Dataset entries:
== == ==

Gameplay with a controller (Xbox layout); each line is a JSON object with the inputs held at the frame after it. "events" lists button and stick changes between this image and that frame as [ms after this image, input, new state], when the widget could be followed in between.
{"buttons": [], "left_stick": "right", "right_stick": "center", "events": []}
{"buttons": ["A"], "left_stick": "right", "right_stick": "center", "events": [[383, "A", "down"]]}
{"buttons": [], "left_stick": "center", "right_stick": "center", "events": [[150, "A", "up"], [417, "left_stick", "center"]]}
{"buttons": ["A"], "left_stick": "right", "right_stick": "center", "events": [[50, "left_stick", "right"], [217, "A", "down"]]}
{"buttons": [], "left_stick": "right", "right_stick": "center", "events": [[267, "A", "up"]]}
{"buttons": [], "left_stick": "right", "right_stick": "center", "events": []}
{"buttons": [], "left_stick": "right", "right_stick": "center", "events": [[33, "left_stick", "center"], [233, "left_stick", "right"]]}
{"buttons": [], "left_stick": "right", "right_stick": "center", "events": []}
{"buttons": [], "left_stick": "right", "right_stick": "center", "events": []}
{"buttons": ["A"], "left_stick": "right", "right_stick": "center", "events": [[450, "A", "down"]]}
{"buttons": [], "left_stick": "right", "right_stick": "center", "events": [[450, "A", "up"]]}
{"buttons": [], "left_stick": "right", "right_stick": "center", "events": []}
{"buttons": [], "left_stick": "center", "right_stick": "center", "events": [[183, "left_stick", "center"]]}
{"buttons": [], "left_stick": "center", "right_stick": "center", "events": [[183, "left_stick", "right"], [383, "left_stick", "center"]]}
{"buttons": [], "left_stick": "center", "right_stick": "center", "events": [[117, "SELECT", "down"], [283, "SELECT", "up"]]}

== == ==

**DESCRIPTION OF THE TASK**
For the entries above, give only the number of lines that contain the word "down".

**COMPLETED EXERCISE**
4